Ankara'nın kalbinde saklı Azize Tereza Şapeli'nin sırları
Ankara Ulus'ta, eski bir Fransız Koleji'nin küllerinden doğan tarihi bir binada, sanat eserleriyle dolu bir şapel gizleniyor. Kapadokya'dan ilham alan mozaiklerden Bordeaux yapımı asırlık vitraylara, işte Azize Tereza Kilisesi binasının bilinmeyen mimari ve sanatsal detayları.
Ankara’nın tarihi semtlerinden Ulus’ta, Kardeşler Sokak üzerinde yer alan Azize Tereza Latin Katolik Kilisesi'nin bulunduğu bina, katmanlı tarihi ve sanatsal özellikleriyle dikkat çekiyor. Binanın bulunduğu arsa, 1915 yılında Hristiyan Okulların Kardeşleri yönetimindeki Aziz Klement Fransız Koleji'ne ev sahipliği yapıyordu. 1916'daki büyük yangında kolej ve çevresindeki semt tamamen yandığında, yapıdan geriye sadece bir sur kaldı.
1928'de aynı arsaya, zemin katı Fransa Büyükelçiliği Kançılaryası olarak tasarlanan yeni bir bina inşa edildi. Binanın birinci katına ise büyükelçilik salonunun içine küçük bir şapel yerleştirildi. 2002 yılında tüm parçaları restore edilen bu şapel, içerdiği sanatsal unsurlarla öne çıkıyor.
KAPADOKYA ESİNTİLİ MOZAİKLER
Şapelin en dikkat çekici sanatsal unsurlarının başında, Fransız sanatçı Hervé Vital tarafından yapılan ana mozaik geliyor. Kapadokya kiliselerinden alıntılar taşıyan bu eserde, sağ tarafta Kral Davut ve Kutsal Tapınağı inşa eden Kral Süleyman tasvir ediliyor. Bu iki figür, izleyicinin bakışlarını sol tarafta diriliş ışığına yükselen Adem ve Havva figürlerine yönlendiriyor.
Şapelin yan duvarlarında ise, sol tarafta kollarında Çocuk İsa ile Kutsal Bakire Meryem, sağ tarafta ise bir elinde İncil’i tutan ve diğer eliyle kutsayan bir Mesih mozaiği bulunuyor.
SEMBOLLERLE YÜKLÜ MİMARİ DETAYLAR
Şapelin içindeki sanat eserleri, derin sembolik anlamlar taşıyor.
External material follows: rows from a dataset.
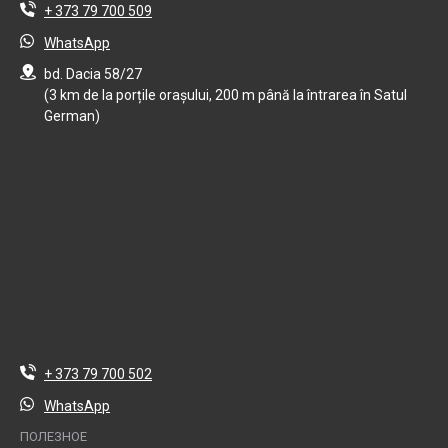
+ 373 79 700 509
WhatsApp
bd. Dacia 58/27
(3 km de la porțile orașului, 200 m până la întrarea în Satul
German)
+ 373 79 700 502
WhatsApp
ПОЛЕЗНОЕ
Madeleine Diener tarafından yapılan haçın merkezinde Efkaristiya gizemi anlatılırken, açık iki parmak İsa Mesih'in ilahi ve insani doğasını, diğer üç parmak ise Kutsal Üçlü Birlik'i ifade ediyor.
Mimaride de sembolizm göze çarpıyor. Sütun başlıklarında yer alan dörder adet koç başı, Eski Ahit'teki kurbanlara bir gönderme yaparken; tavan köşelerinde bulunan buğday ve üzüm salkımları, Yeni Ahit'teki ekmek ve şarap ritüellerini temsil ediyor.
BORDEAUX'DAN GELEN ASIRLIK VİTRAYLAR
Şapelin doğal ışığını filtreleyen vitraylar (renkli cam sanatı), mekanın en değerli tarihi parçaları arasında yer alıyor. Sütunların yan tarafında bulunan on adet vitraydan altısı, 1914 yılında D.P. Dagrant tarafından Bordeaux'da (Fransa) yapıldı.
Bu altı vitray, aslen eski İzmit Fransız Koleji'nin şapeli için üretilmişti. Okulun 1920'de kapanmasının ardından sökülerek Kadıköy'de muhafaza edilen eserler, 1952 yılında Ankara'daki mevcut yerlerine monte edildi. Seriyi tamamlamak için gereken diğer dört vitray ise, orijinal stile sadık kalınarak Floransa'da (İtalya) yaptırıldı ve aynı dönemde kiliseye yerleştirildi.